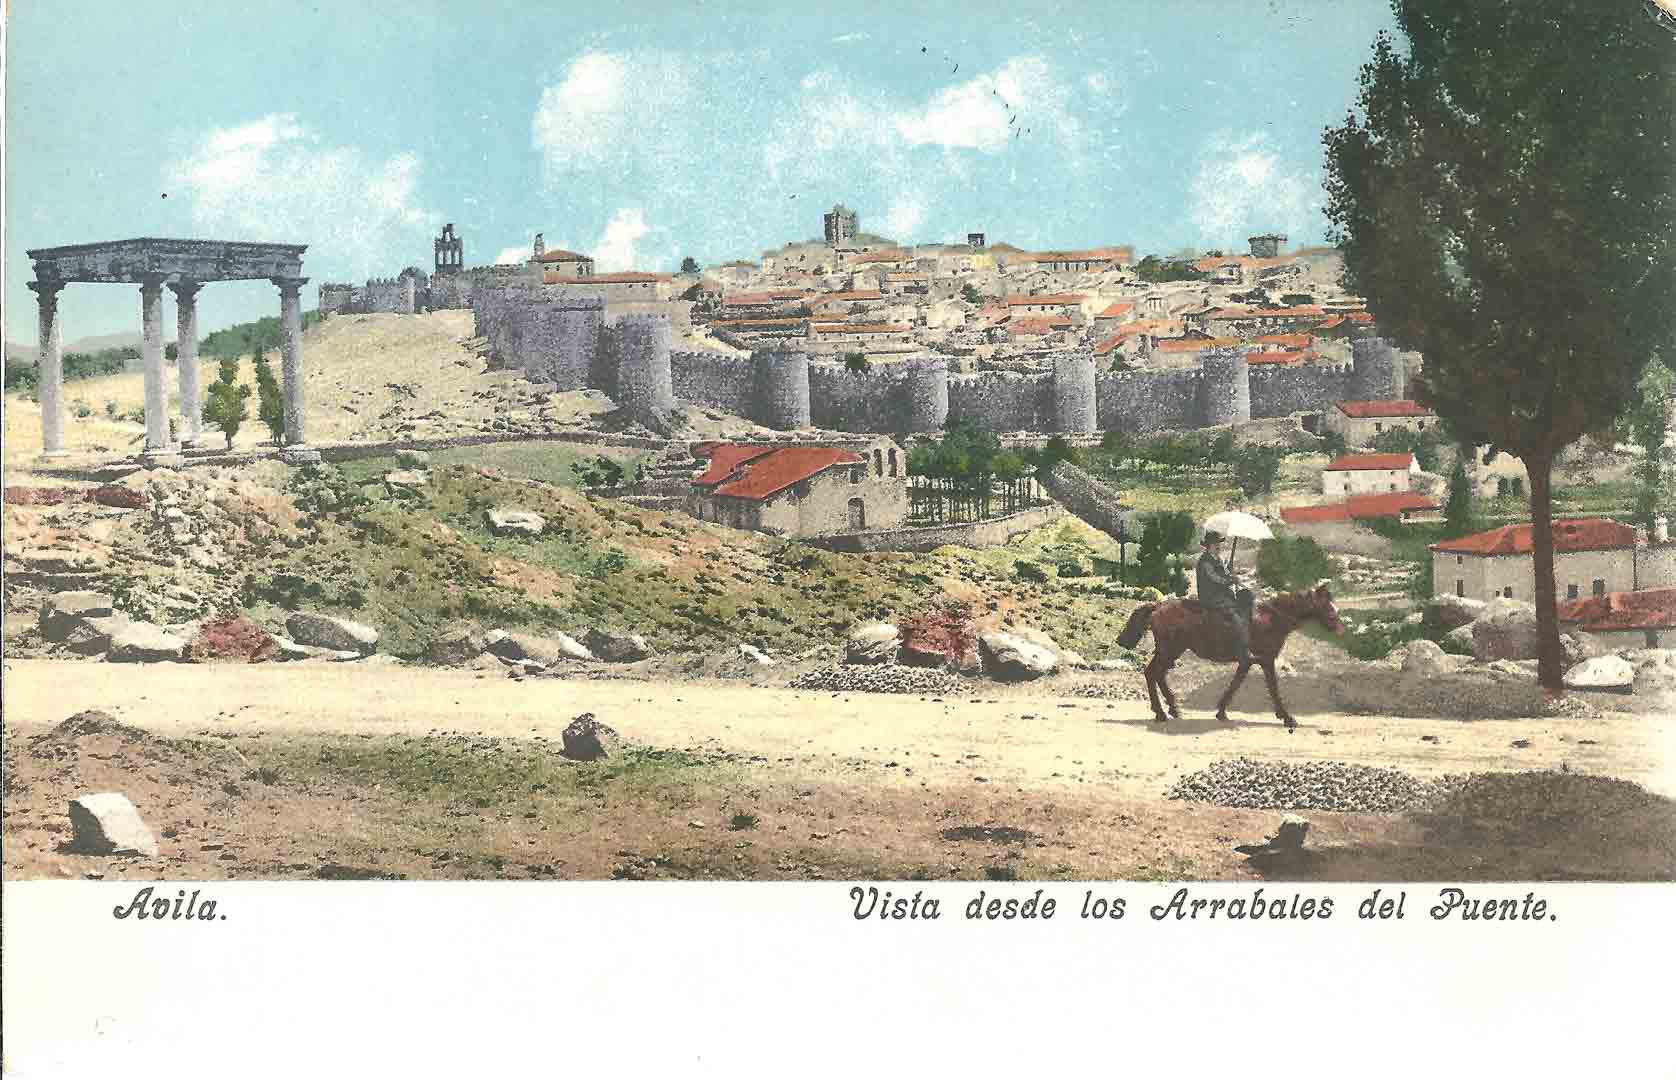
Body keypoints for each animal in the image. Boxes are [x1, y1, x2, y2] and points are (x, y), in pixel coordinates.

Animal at [1119, 583, 1340, 734]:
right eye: (1328, 607)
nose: (1340, 629)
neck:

------------------------------------------------

### The problem:
Pictures in the records above are to be left out of an otherwise exact copy.

### Result:
Body keypoints for each animal in the image. Boxes are [x1, y1, x2, y2] and points are (x, y), in pixel coordinates.

Animal at [1119, 583, 1340, 734]:
right eye: (1328, 607)
nose: (1340, 629)
neck:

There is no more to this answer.